Upon first glance, Little Goody Two-Shoes’ name and its seeming contradiction to Elise’s persona will probably catch your attention. The term “goody two-shoes” refers to someone who is sanctimoniously flawless today; it originates from the moralizing children’s novel Little Goody Two-Shoes, published in the 18th century. The anonymous text, which is occasionally credited to Oliver Goldsmith—though it’s unlikely to be true—follows a girl who starts off with just one shoe and receives a second as payment for her good deeds. In the context of the 18th century, “goody” is only a contraction of “goodwife,” which was, for the most part, used in place of Mrs. or Miss at the time. Because Elise is everything but cloyingly good and is actually simply trying to fulfill her aspirations of riches, the title of the game is a slightly tongue-in-cheek allusion to the children’s book, something the authors of the game are well aware of.
It’s important to note that this game contains more literary allusions than just the title, and being aware of them improves the gameplay experience. The entire adventure begins with Elise’s bright red shoes, a nod to Hans Christian Andersen’s The Red Shoes, in which a girl named Karen, who likewise dreams of wealth symbolized by red shoes, becomes so enamored of her shoes that she is cursed to dance until the only way to stop it is to cut off her feet. Elise is definitely more of a Karen than Two-Shoes, even though she does a better job of hiding her aspirations. This is significant since her adoptive grandmother, Holle, is named after the fairy tale’s main character, Frau Holle. The story belongs to a genre of tales called “The Kind and the Unkind Girls,” in which the kind girl receives reward for her kindness while the unkind girl receives punishment for her lack of it. Being the nice girl instead of the Karen is what’s best for Elise and the player. (Holle’s other identity as a former Germanic goddess may or may not play a role in this.)
The game is a narrative role-playing adventure that combines exploration with mini-games, a tale that is influenced by the player’s decisions in a series of dialogue choices and who to help, the need to control Muffy, and the town gossip who has the power to build or damage Elise’s reputation. Elise can select between two ladies in the town and the enigmatic “selenic wanderer” Rozenmarine in the narrative section, which also features a yuri dating sim element. Whichever one you choose, talks with all three will yield valuable information and occasionally useful goods. Day and night modes of gameplay are available, with the standard Stardew Valley game style during the day. Elise explores the town and its surroundings, gathering information for the evening, developing romantic relationships with various personalities, and earning money. The game then switches to horror mode at midnight, with Elise searching a variety of phantasmagorical locales for the enigmatic Him—who grants wishes—for what is obviously a horrendous cost. (That is, simple for us.)
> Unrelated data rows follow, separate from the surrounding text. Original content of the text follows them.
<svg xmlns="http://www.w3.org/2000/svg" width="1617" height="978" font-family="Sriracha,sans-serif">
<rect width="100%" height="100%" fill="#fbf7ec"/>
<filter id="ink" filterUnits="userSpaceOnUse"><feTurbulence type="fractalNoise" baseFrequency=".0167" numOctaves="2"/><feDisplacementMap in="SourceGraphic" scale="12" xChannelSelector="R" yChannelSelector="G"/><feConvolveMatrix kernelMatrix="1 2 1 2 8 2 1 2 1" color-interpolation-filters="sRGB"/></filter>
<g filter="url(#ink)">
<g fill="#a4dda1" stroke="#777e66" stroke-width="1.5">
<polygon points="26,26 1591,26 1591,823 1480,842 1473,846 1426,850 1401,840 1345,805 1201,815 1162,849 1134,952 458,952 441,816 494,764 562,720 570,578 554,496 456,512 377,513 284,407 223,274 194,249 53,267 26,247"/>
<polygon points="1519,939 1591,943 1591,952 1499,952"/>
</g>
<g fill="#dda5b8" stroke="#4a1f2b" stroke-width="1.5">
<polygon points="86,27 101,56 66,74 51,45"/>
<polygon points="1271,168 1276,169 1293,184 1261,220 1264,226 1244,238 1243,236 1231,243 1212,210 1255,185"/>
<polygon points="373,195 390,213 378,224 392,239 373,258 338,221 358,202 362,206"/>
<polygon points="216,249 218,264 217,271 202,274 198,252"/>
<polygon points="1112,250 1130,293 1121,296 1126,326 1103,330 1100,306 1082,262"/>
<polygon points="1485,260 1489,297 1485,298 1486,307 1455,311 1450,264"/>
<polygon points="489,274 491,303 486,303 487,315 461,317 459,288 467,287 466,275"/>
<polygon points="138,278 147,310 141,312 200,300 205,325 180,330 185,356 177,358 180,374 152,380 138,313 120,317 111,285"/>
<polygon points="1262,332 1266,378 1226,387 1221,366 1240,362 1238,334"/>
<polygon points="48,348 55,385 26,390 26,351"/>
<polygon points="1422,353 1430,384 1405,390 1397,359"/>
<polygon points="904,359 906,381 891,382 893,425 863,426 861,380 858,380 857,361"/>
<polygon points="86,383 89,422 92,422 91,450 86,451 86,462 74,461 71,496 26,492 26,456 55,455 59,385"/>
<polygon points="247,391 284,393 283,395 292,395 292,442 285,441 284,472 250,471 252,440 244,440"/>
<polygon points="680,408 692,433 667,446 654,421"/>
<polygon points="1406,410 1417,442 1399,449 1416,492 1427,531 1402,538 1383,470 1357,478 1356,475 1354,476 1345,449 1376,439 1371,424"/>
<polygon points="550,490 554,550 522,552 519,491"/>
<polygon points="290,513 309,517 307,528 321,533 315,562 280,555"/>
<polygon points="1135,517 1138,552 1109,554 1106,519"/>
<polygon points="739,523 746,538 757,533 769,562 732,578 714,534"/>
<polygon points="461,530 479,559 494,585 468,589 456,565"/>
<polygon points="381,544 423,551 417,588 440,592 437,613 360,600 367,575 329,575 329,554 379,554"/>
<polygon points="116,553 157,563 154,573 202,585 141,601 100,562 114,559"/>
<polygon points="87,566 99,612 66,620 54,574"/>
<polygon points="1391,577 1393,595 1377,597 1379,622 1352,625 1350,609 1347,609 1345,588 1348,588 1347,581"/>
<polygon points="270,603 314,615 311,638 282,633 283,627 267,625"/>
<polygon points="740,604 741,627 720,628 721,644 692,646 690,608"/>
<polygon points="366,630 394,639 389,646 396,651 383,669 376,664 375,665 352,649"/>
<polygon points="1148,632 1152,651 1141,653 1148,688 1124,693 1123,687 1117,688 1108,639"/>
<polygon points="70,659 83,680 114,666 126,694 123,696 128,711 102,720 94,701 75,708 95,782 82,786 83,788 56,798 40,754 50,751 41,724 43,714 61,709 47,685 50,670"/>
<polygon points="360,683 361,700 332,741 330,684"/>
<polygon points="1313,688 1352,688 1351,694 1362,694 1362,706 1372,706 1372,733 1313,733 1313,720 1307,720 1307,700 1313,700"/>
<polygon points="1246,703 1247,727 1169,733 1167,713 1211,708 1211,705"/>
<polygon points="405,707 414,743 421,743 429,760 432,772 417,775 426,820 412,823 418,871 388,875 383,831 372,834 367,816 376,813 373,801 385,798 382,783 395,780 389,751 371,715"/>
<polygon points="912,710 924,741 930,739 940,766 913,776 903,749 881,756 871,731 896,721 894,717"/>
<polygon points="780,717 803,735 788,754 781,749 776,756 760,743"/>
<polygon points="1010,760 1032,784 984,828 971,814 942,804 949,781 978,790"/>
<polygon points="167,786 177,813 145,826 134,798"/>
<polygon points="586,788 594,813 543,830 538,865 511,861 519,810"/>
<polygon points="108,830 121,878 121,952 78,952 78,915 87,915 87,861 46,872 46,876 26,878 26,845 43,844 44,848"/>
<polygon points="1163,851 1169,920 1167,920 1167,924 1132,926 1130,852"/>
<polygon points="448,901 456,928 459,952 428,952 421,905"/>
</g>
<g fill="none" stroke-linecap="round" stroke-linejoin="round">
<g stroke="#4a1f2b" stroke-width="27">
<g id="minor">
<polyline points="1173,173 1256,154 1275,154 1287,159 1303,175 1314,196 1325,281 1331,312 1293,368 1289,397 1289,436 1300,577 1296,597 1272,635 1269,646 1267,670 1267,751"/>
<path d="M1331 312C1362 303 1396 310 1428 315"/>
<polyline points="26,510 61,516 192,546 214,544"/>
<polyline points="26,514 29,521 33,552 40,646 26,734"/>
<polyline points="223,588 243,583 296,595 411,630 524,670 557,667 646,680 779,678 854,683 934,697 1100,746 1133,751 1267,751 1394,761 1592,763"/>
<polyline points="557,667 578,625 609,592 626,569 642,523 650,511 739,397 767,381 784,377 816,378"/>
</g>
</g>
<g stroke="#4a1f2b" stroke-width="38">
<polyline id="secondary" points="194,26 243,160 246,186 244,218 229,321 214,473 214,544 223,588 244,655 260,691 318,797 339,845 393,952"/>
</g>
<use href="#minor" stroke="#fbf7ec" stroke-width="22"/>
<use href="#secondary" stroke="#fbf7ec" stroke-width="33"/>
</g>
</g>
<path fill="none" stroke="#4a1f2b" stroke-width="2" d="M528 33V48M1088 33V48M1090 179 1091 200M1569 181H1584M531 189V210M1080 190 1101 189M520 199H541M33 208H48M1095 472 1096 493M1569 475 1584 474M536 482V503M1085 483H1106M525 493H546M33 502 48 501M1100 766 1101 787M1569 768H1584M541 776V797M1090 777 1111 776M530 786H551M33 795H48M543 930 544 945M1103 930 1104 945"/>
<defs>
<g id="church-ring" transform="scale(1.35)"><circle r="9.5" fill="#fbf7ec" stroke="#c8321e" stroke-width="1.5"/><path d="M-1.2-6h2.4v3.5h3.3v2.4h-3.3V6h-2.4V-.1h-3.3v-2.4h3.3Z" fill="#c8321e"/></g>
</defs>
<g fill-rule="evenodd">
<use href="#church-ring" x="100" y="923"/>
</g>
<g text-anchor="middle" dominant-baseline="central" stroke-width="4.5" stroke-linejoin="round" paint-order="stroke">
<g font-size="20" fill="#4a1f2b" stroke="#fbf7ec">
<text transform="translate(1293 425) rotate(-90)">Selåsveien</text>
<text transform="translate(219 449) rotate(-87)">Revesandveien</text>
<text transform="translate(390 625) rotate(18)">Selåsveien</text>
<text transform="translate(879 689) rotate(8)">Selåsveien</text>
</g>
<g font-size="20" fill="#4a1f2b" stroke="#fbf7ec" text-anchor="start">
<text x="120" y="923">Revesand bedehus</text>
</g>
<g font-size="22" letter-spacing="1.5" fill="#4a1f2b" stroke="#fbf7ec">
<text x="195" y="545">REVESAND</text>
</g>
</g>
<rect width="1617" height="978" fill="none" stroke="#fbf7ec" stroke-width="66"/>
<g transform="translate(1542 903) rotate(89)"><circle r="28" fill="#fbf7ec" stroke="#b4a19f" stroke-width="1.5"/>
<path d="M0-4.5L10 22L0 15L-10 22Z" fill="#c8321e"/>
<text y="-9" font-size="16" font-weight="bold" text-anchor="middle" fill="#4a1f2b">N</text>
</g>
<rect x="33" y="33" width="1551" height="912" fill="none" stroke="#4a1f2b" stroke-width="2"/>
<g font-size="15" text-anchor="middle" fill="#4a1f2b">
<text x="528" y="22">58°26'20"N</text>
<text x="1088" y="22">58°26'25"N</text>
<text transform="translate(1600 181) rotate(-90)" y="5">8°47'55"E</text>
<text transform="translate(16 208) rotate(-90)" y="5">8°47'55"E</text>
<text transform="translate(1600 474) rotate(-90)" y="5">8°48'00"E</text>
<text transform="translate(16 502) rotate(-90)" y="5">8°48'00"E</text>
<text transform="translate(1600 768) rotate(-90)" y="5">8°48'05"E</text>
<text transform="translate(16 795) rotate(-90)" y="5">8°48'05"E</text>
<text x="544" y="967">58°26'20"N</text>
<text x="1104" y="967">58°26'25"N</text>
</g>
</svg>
The majority of the gameplay problems stem from the fact that nighttime is by far the more difficult of the two modes. I was sent a review copy for a PC, and I must say that the controls are quite awkward. Although you can choose between ancient (arrow keys) and modern (WASD) controls, both have serious responsiveness problems, and the absence of a leap capability seriously limits some of the woods rambles. There’s an annoying click-pickiness to examining stuff, and in certain quick reaction areas, even the sprinting feature (which involves holding shift and just using the left button—the right button is inoperable) is ineffective. Even though death is a common occurrence in this kind of game (due to the early King’s Quest titles), there are places in this game when it almost seems too simple to die, especially when it comes to the killer moth parts. It’s not enjoyable; it’s frustrating. That might be directly related to the game’s PC port; it’s also available on consoles, but I have a suspicion the console version will offer a superior experience. However, midnight periods offer restorative goods for you to discover via exploration, so those of us who are less easily frustrated or more coordinated may find it less problematic. While there are plenty of save spots and slots available, it’s important to note that if you’re playing many run-throughs at once, the “continue” option after death will automatically load the most recent save file.
It works nicely that your choice of lady to romance determines which of the game’s ten endings you can choose from. Though there are vocal lines for each of the main characters in both Japanese and English, the music is the most notable audio element in this work. (The music was included with Steam pre-orders, which is a bonus.) The artwork is equally fanciful, fusing vivid colors, ornate costumes, and intriguing settings with a sharper take on the charming look from 90s anime, which is far superior to what passes for cute these days. The most eerie parts of the game are greatly enhanced by the excellent sprite and other animations as well as the game’s truly lovely appearance. The terror isn’t particularly scary, but it’s unnerving, and that’s almost more significant.
The game Little Goody Two-Shoes isn’t flawless. It is engaging from beginning to end and contains many excellent components. Nevertheless, the overall enjoyment is diminished by the repetitive death-traps in the midnight scenes and the aggravating mini-games that comprise the labor sections. Although I would test this on a console before a PC, the visually appealing and intriguing theme mix makes it worth trying at least once.